Elle concentre une partie des urgences du pays : énergie, eau, infrastructures, activité industrielle, emploi. Le président de la République y sera attendu moins comme un chef d’État en déplacement que comme un arbitre venu confronter les engagements officiels à la réalité vécue par les citoyens. C’est sans doute, là que se situe le véritable enjeu de la réunion du 17 septembre car le déplacement du gouvernement vers les provinces ne prend véritablement son sens que si elles peuvent aussi, demander : "Qu'avez-vous fait de nos attentes ?"

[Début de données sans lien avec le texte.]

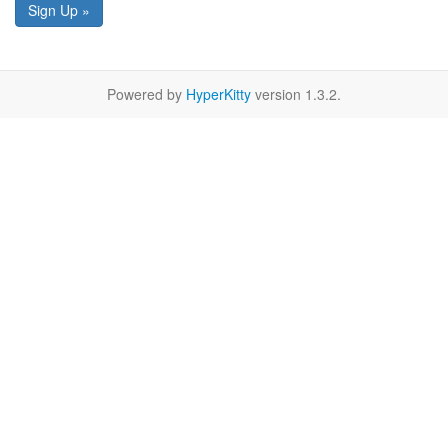
Sign Up »
Powered by
HyperKitty
version 1.3.2.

Et le même jour, les magistrats seront face à leur propre responsabilité dans le cadre du CSM. Le symbole est fort. Des chantiers qui piétinent au prétoire, il y a finalement une étrange continuité entre les deux rendez-vous. La ville pourrait devenir le théâtre d'une démonstration de méthode. Si le Conseil des ministres permet d'apporter des réponses précises aux interrogations, le gouvernement aura transformé une journée institutionnelle en véritable exercice de responsabilité. Si le CSM traite les dossiers disciplinaires avec toute la rigueur, il pourra contribuer à renforcer la crédibilité de l'institution judiciaire.

Dans tous les cas, Port-Gentil sera peut-être, ce jour-là, le miroir dans lequel le pouvoir choisira de se regarder. Reste à savoir ce qu'il acceptera d'y voir, et ce qu'il fera de ce qu'il aura vu.